Math help!

[Einz]

Ok, I give up on this math problem. Any help would be majorly appreciated.

Sum of:
(p^k)*k*(1-p) where p is a constant from 0 to 1 and k ranges from 0 to infinity

I've already consulted my TI-89, my brain, and my statistics textbook. ATOT is my last resort! Help me!

 

[Ender]

0 to infinity.

 

[Einz]

Originally posted by: Ender
0 to infinity.

Say what now? I'm looking for an analytical solution, like a function in terms of p and k.

 

[RaynorWolfcastle]

expand it out and solve: you'll get a geometric series and another one that's almost geometric but can be solved using the same trick as a geometric series. Looks like your calculating the expectation value of a bernoulli trial.

 

[Brutuskend]

Mandatory response

 

[Einz]

Originally posted by: RaynorWolfcastle
expand it out and solve: you'll get a geometric series and another one that's almost geometric but can be solved using the same trick as a geometric series. Looks like your calculating the expectation value of a bernoulli trial.

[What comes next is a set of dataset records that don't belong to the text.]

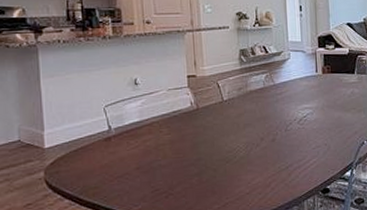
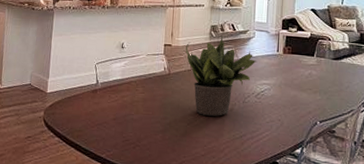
potted plant: none [213,60,296,150] -> present [186,36,258,116]

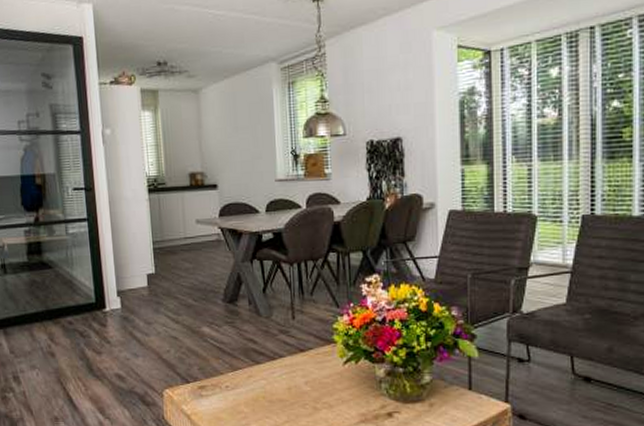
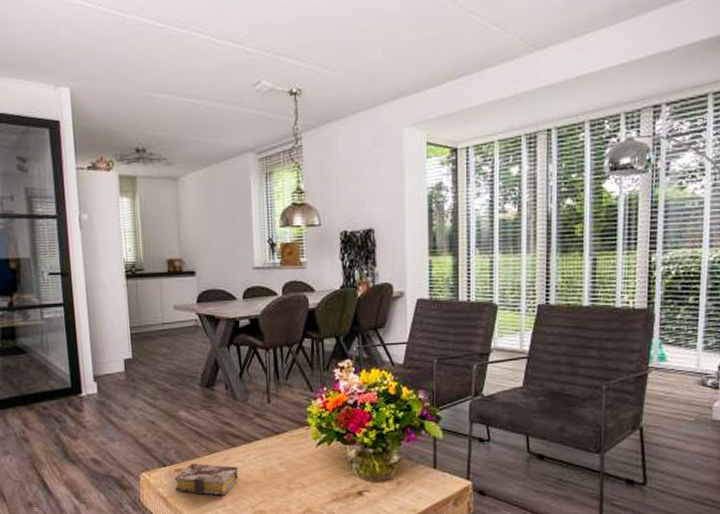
book: none [197,380,263,414] -> present [174,463,239,496]

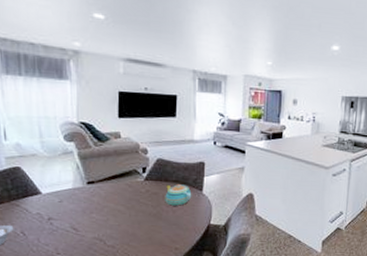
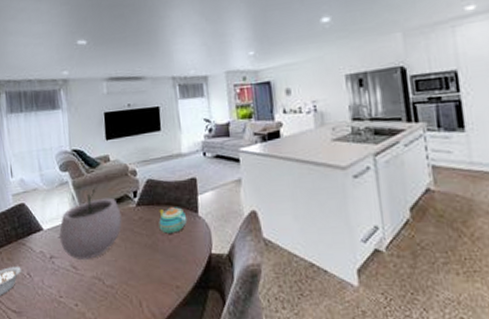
plant pot: none [60,159,129,223] -> present [59,187,122,259]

I've expanded it out, but the only problem I see is that k varies, so it's not geometric; there is no constant ratio. Any further insights?

 

[Spydermag68]

I could give you the exact equation, but I'll give you this instead.

n = 1, 1 = 1
n = 2, 1 + 2 = 2
n = 3, 1 + 2 + 3 = (1 + 3) + 2 = 4 + 2 = 6
n = 4, 1 + 2 + 3 + 4 = (1+ 4) + (2 + 3) = 5 + 5 = 10
n = m 1 + 2 + 3 + 4 + ... + m = (1 + m) + (2 + m - 1) + (3 + m - 2) ... = 🙂

Hint: You need to factor out something.

 

[TuxDave]

Originally posted by: Spydermag68
I could give you the exact equation, but I'll give you this instead.

n = 1, 1 = 1
n = 2, 1 + 2 = 2
n = 3, 1 + 2 + 3 = (1 + 3) + 2 = 4 + 2 = 6
n = 4, 1 + 2 + 3 + 4 = (1+ 4) + (2 + 3) = 5 + 5 = 10
n = m 1 + 2 + 3 + 4 + ... + m = (1 + m) + (2 + m - 1) + (3 + m - 2) ... = 🙂

Hint: You need to factor out something.

I'm so lost on how that should help solve

p+2p^2+3p^3+4p^4.....

 

[RaynorWolfcastle]

here's the solution:
you have
M = sum(p^k*(1-p)*k, =0..infinity)
M = (1-p)*sum(kp^k)

let's solve the sum alone, let S be the result of the sum, note that for k= 0, the sum is zero, so you can start your sum at 1:
S = sum (kp^k)
S-p*S = sum(k*p^k) - sum(k*p^(k+1))
S(1-p) = lim(k-> infinity) of p^1+2p^2+3p^3+... + kp^k - [p^2 + 2p^3 + 3p^4 + kp^(k+1)]
S(1-p) = lim(k-> infinity) p^1 + p^2+p^3 +... + kp^(k+1)
that last term goes to 0 as k goes to infinity

so you're left with
S(1-p) = sum(p^k, k=1 infinity)
S = p/(1-p)^2

M = (1-p)*p/(1-p)^2 = p/(1-p)

Done like dinner.

 

[TuxDave]

Here's the basis of my solution. So if you ignore the (1-p) thing since it's a constant, you essentially need to solve the summation of.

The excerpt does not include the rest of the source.